Avez-vous connu des réticences au lancement de l’application ?
Parfois désespérés face à la phobie scolaire de leur enfant, les parents touchés par ce phénomène étaient très contents de voir un projet tel que le nôtre se développer. Malgré tout, certains parents se sont montrés sceptiques face aux méthodes plus douces, comme la sophrologie. PassiFlora n’a pas pour but de remplacer la médecine, mais d’accompagner les personnes qui en souffrent, car il faut compter deux mois de délai pour obtenir un rendez-vous dans ce domaine. Notre rôle est d’être là avant celui-ci et entre les divers rendez-vous.
Qu’en est-il des personnes sceptiques face à ce projet ?
Je suis assez surprise. On a toujours ce cliché de l’homme cinquantenaire assez fermé sur tout. Mais la vérité en est tout autre. Sur Instagram, les commentaires négatifs peuvent venir de jeunes qui ont la vingtaine, la trentaine, et il y autant de femmes que d’hommes. C’est cela qui est un peu effrayant, il n’y a pas de profil type anti-phobie scolaire.
Quel avenir pour l’application PassiFlora ?
Comme évoqué plus haut, nous sortons officiellement l’application avec le premier profil dès la rentrée 2023. La suite va dépendre des retours que l’on va avoir sur cette version. Si elle ne fonctionne pas, je trouverai un autre moyen d’aider, je suis prête à pivoter pour régler le problème. Si ce n’est pas une application, ce sera autre chose. Mon but ultime est d’aider les gens atteints de phobie scolaire.
Bénéficiez-vous de soutiens pour votre application, notamment des écoles, des associations ou de la région ?
On peut être soutenu par des concours. Récemment, nous avons participé à un concours organisé par La Poste que nous avons gagné en Pays de la Loire avec une récompense de 2 000 € et un accompagnement pour une campagne de crowdfunding. Cette expérience était très intéressante et nous a permis d’avoir les fonds pour développer l’application.
Nous avons également été accompagnées par les Entrep’, puis maintenant par Pépite qui nous permet d’obtenir le statut d’étudiant-entrepreneur. Nous suivons actuellement le parcours émergence dans lequel une personne référente nous accompagne pour suivre toutes les étapes de notre projet. Ce sont des soutiens géniaux pour nous, étudiantes. L’École de design Nantes Atlantique communique également beaucoup sur ce projet. Lorsque je participe à un concours avec des votes du public, l’école me soutient.

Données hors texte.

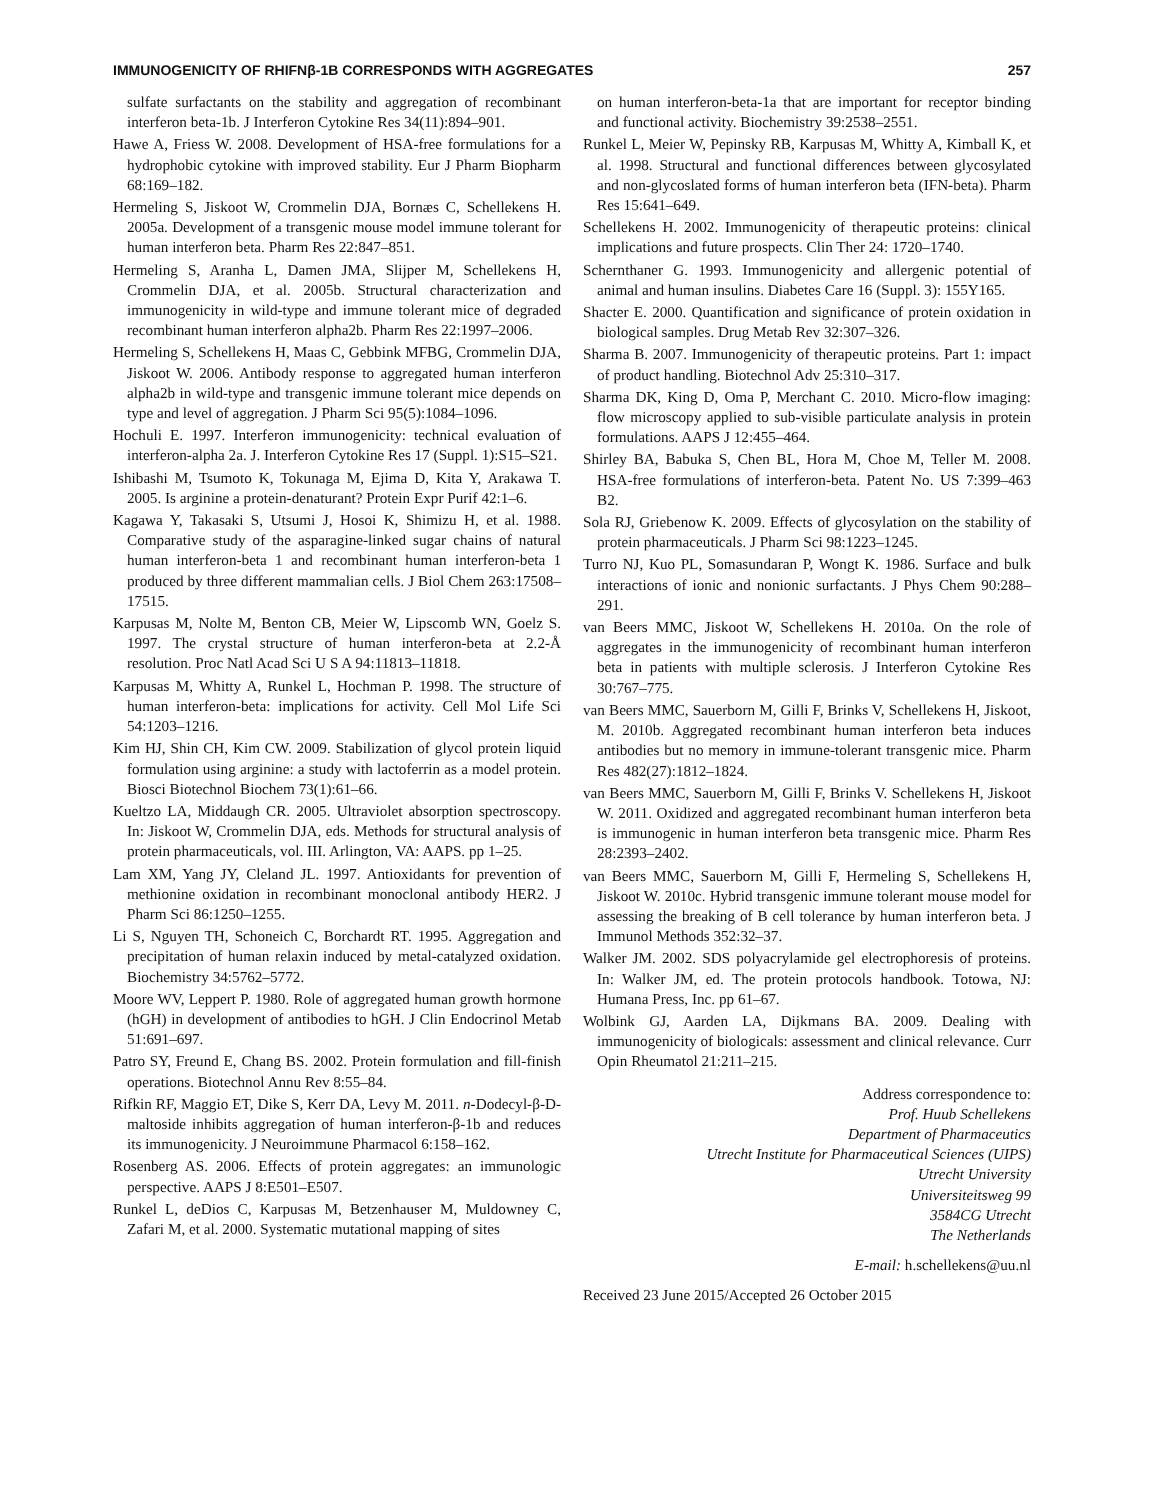IMMUNOGENICITY OF RHIFNβ-1B CORRESPONDS WITH AGGREGATES 257
sulfate surfactants on the stability and aggregation of recombinant interferon beta-1b. J Interferon Cytokine Res 34(11):894–901.
Hawe A, Friess W. 2008. Development of HSA-free formulations for a hydrophobic cytokine with improved stability. Eur J Pharm Biopharm 68:169–182.
Hermeling S, Jiskoot W, Crommelin DJA, Bornæs C, Schellekens H. 2005a. Development of a transgenic mouse model immune tolerant for human interferon beta. Pharm Res 22:847–851.
Hermeling S, Aranha L, Damen JMA, Slijper M, Schellekens H, Crommelin DJA, et al. 2005b. Structural characterization and immunogenicity in wild-type and immune tolerant mice of degraded recombinant human interferon alpha2b. Pharm Res 22:1997–2006.
Hermeling S, Schellekens H, Maas C, Gebbink MFBG, Crommelin DJA, Jiskoot W. 2006. Antibody response to aggregated human interferon alpha2b in wild-type and transgenic immune tolerant mice depends on type and level of aggregation. J Pharm Sci 95(5):1084–1096.
Hochuli E. 1997. Interferon immunogenicity: technical evaluation of interferon-alpha 2a. J. Interferon Cytokine Res 17 (Suppl. 1):S15–S21.
Ishibashi M, Tsumoto K, Tokunaga M, Ejima D, Kita Y, Arakawa T. 2005. Is arginine a protein-denaturant? Protein Expr Purif 42:1–6.
Kagawa Y, Takasaki S, Utsumi J, Hosoi K, Shimizu H, et al. 1988. Comparative study of the asparagine-linked sugar chains of natural human interferon-beta 1 and recombinant human interferon-beta 1 produced by three different mammalian cells. J Biol Chem 263:17508–17515.
Karpusas M, Nolte M, Benton CB, Meier W, Lipscomb WN, Goelz S. 1997. The crystal structure of human interferon-beta at 2.2-Å resolution. Proc Natl Acad Sci U S A 94:11813–11818.
Karpusas M, Whitty A, Runkel L, Hochman P. 1998. The structure of human interferon-beta: implications for activity. Cell Mol Life Sci 54:1203–1216.
Kim HJ, Shin CH, Kim CW. 2009. Stabilization of glycol protein liquid formulation using arginine: a study with lactoferrin as a model protein. Biosci Biotechnol Biochem 73(1):61–66.
Kueltzo LA, Middaugh CR. 2005. Ultraviolet absorption spectroscopy. In: Jiskoot W, Crommelin DJA, eds. Methods for structural analysis of protein pharmaceuticals, vol. III. Arlington, VA: AAPS. pp 1–25.
Lam XM, Yang JY, Cleland JL. 1997. Antioxidants for prevention of methionine oxidation in recombinant monoclonal antibody HER2. J Pharm Sci 86:1250–1255.
Li S, Nguyen TH, Schoneich C, Borchardt RT. 1995. Aggregation and precipitation of human relaxin induced by metal-catalyzed oxidation. Biochemistry 34:5762–5772.
Moore WV, Leppert P. 1980. Role of aggregated human growth hormone (hGH) in development of antibodies to hGH. J Clin Endocrinol Metab 51:691–697.
Patro SY, Freund E, Chang BS. 2002. Protein formulation and fill-finish operations. Biotechnol Annu Rev 8:55–84.
Rifkin RF, Maggio ET, Dike S, Kerr DA, Levy M. 2011. n-Dodecyl-β-D-maltoside inhibits aggregation of human interferon-β-1b and reduces its immunogenicity. J Neuroimmune Pharmacol 6:158–162.
Rosenberg AS. 2006. Effects of protein aggregates: an immunologic perspective. AAPS J 8:E501–E507.
Runkel L, deDios C, Karpusas M, Betzenhauser M, Muldowney C, Zafari M, et al. 2000. Systematic mutational mapping of sites
on human interferon-beta-1a that are important for receptor binding and functional activity. Biochemistry 39:2538–2551.
Runkel L, Meier W, Pepinsky RB, Karpusas M, Whitty A, Kimball K, et al. 1998. Structural and functional differences between glycosylated and non-glycoslated forms of human interferon beta (IFN-beta). Pharm Res 15:641–649.
Schellekens H. 2002. Immunogenicity of therapeutic proteins: clinical implications and future prospects. Clin Ther 24: 1720–1740.
Schernthaner G. 1993. Immunogenicity and allergenic potential of animal and human insulins. Diabetes Care 16 (Suppl. 3): 155Y165.
Shacter E. 2000. Quantification and significance of protein oxidation in biological samples. Drug Metab Rev 32:307–326.
Sharma B. 2007. Immunogenicity of therapeutic proteins. Part 1: impact of product handling. Biotechnol Adv 25:310–317.
Sharma DK, King D, Oma P, Merchant C. 2010. Micro-flow imaging: flow microscopy applied to sub-visible particulate analysis in protein formulations. AAPS J 12:455–464.
Shirley BA, Babuka S, Chen BL, Hora M, Choe M, Teller M. 2008. HSA-free formulations of interferon-beta. Patent No. US 7:399–463 B2.
Sola RJ, Griebenow K. 2009. Effects of glycosylation on the stability of protein pharmaceuticals. J Pharm Sci 98:1223–1245.
Turro NJ, Kuo PL, Somasundaran P, Wongt K. 1986. Surface and bulk interactions of ionic and nonionic surfactants. J Phys Chem 90:288–291.
van Beers MMC, Jiskoot W, Schellekens H. 2010a. On the role of aggregates in the immunogenicity of recombinant human interferon beta in patients with multiple sclerosis. J Interferon Cytokine Res 30:767–775.
van Beers MMC, Sauerborn M, Gilli F, Brinks V, Schellekens H, Jiskoot, M. 2010b. Aggregated recombinant human interferon beta induces antibodies but no memory in immune-tolerant transgenic mice. Pharm Res 482(27):1812–1824.
van Beers MMC, Sauerborn M, Gilli F, Brinks V. Schellekens H, Jiskoot W. 2011. Oxidized and aggregated recombinant human interferon beta is immunogenic in human interferon beta transgenic mice. Pharm Res 28:2393–2402.
van Beers MMC, Sauerborn M, Gilli F, Hermeling S, Schellekens H, Jiskoot W. 2010c. Hybrid transgenic immune tolerant mouse model for assessing the breaking of B cell tolerance by human interferon beta. J Immunol Methods 352:32–37.
Walker JM. 2002. SDS polyacrylamide gel electrophoresis of proteins. In: Walker JM, ed. The protein protocols handbook. Totowa, NJ: Humana Press, Inc. pp 61–67.
Wolbink GJ, Aarden LA, Dijkmans BA. 2009. Dealing with immunogenicity of biologicals: assessment and clinical relevance. Curr Opin Rheumatol 21:211–215.
Address correspondence to:
Prof. Huub Schellekens
Department of Pharmaceutics
Utrecht Institute for Pharmaceutical Sciences (UIPS)
Utrecht University
Universiteitsweg 99
3584CG Utrecht
The Netherlands
E-mail: h.schellekens@uu.nl
Received 23 June 2015/Accepted 26 October 2015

Quels conseils donneriez-vous à un jeune qui souhaite se lancer dans l’entrepreneuriat ?
Le premier conseil, c’est de se lancer. On a souvent tendance à passer un temps fou à réfléchir alors qu’il faut juste se lancer car le statut d’étudiant offre de nombreuses opportunités. Je lui conseillerai également de tenter l’aventure à deux. En tant qu’entrepreneur, il va forcément y avoir des hauts et des bas. À deux, cela permet de se soutenir et d’avancer. Mon troisième conseil serait de se faire accompagner. Il y a énormément de programmes pour cela, que ce soit Pépites ou encore Enactus. Cela permet de se faire des contacts et du réseau, ce qui est très important.
Un message à faire passer pour un enfant atteint de phobie scolaire ?

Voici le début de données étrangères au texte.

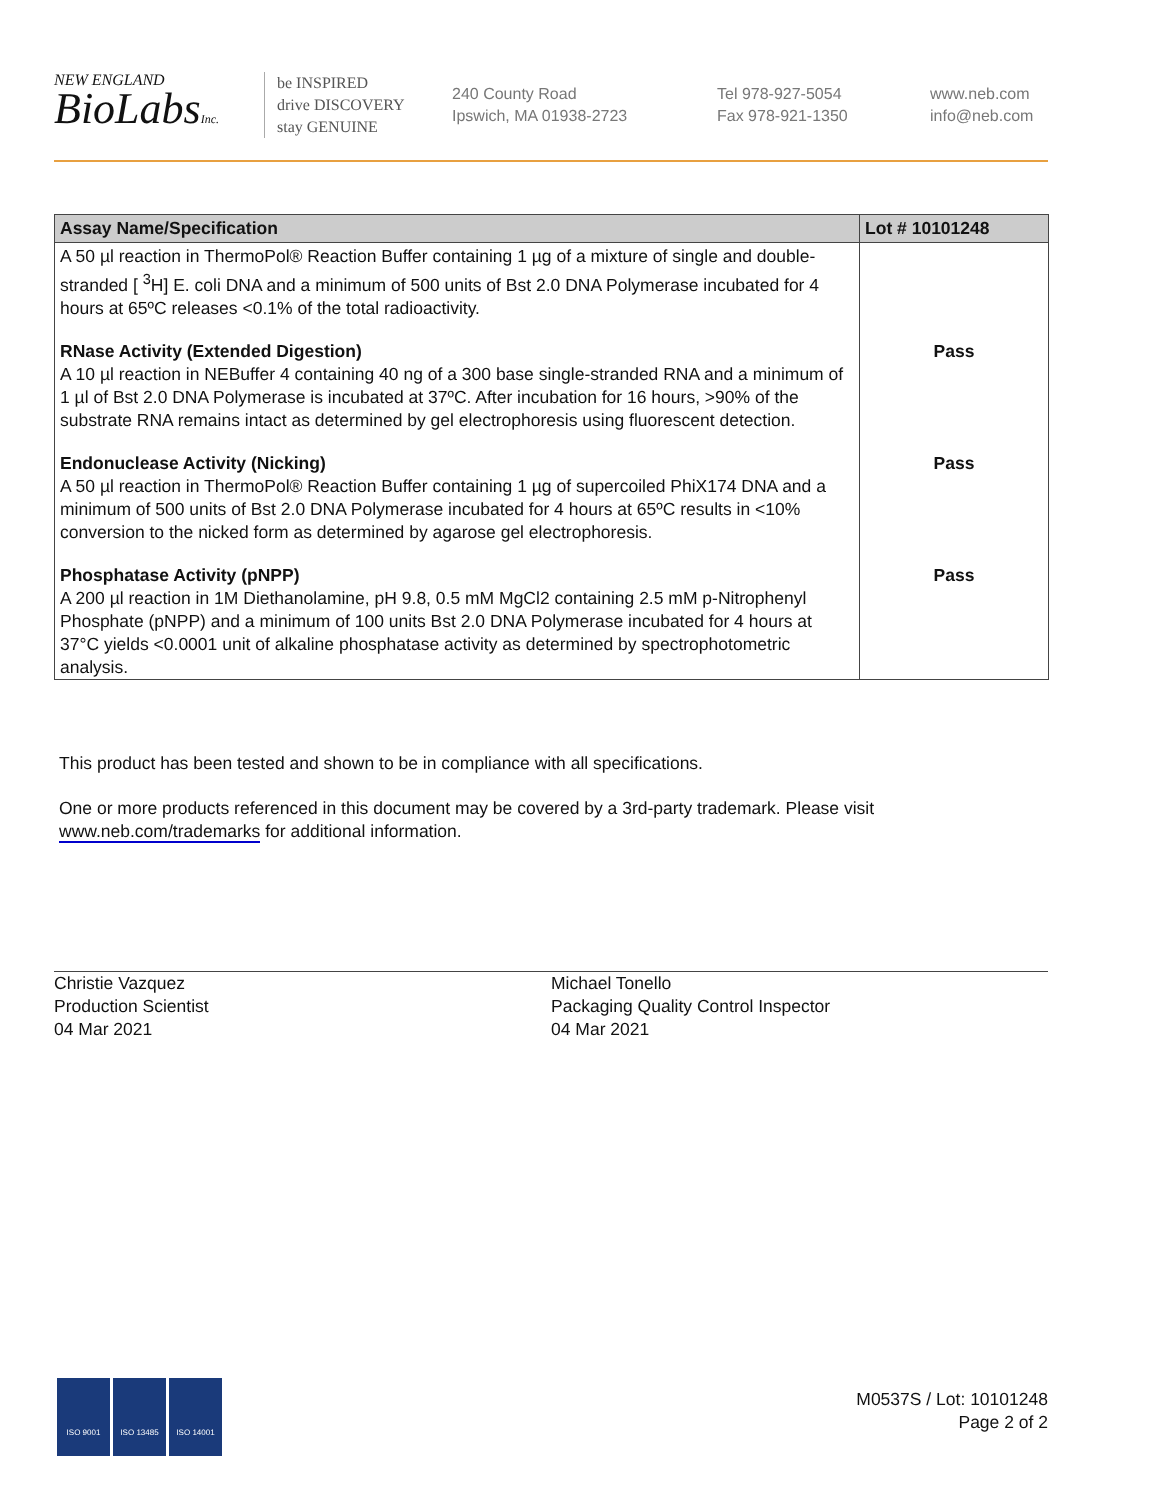NEW ENGLAND
BioLabsInc.
be INSPIRED
drive DISCOVERY
stay GENUINE
240 County Road
Ipswich, MA 01938-2723
Tel 978-927-5054
Fax 978-921-1350
www.neb.com
info@neb.com
| Assay Name/Specification | Lot # 10101248 |
| --- | --- |
| A 50 µl reaction in ThermoPol® Reaction Buffer containing 1 µg of a mixture of single and double-stranded [ <sup>3</sup>H] E. coli DNA and a minimum of 500 units of Bst 2.0 DNA Polymerase incubated for 4 hours at 65ºC releases <0.1% of the total radioactivity. | |
| RNase Activity (Extended Digestion) A 10 µl reaction in NEBuffer 4 containing 40 ng of a 300 base single-stranded RNA and a minimum of 1 µl of Bst 2.0 DNA Polymerase is incubated at 37ºC. After incubation for 16 hours, >90% of the substrate RNA remains intact as determined by gel electrophoresis using fluorescent detection. | Pass |
| Endonuclease Activity (Nicking) A 50 µl reaction in ThermoPol® Reaction Buffer containing 1 µg of supercoiled PhiX174 DNA and a minimum of 500 units of Bst 2.0 DNA Polymerase incubated for 4 hours at 65ºC results in <10% conversion to the nicked form as determined by agarose gel electrophoresis. | Pass |
| Phosphatase Activity (pNPP) A 200 µl reaction in 1M Diethanolamine, pH 9.8, 0.5 mM MgCl2 containing 2.5 mM p-Nitrophenyl Phosphate (pNPP) and a minimum of 100 units Bst 2.0 DNA Polymerase incubated for 4 hours at 37°C yields <0.0001 unit of alkaline phosphatase activity as determined by spectrophotometric analysis. | Pass |
This product has been tested and shown to be in compliance with all specifications.
One or more products referenced in this document may be covered by a 3rd-party trademark. Please visit
www.neb.com/trademarks for additional information.
Christie Vazquez
Production Scientist
04 Mar 2021
Michael Tonello
Packaging Quality Control Inspector
04 Mar 2021
ISO 9001 ISO 13485 ISO 14001
M0537S / Lot: 10101248
Page 2 of 2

Il faut essayer de prendre conscience que cela est temporaire. Avoir un rêve permet de surmonter cette période difficile. Dans mon cas, je rêvais de vivre en Amérique du Nord et cela me motivait à me lever le matin, à travailler et me permettait d’envisager l’avenir. Lorsqu’on tombe dans la dépression ou que l’on a des pensées suicidaires, il est difficile, voire impossible, d’envisager l’avenir. Prendre le temps de guérir est aussi important.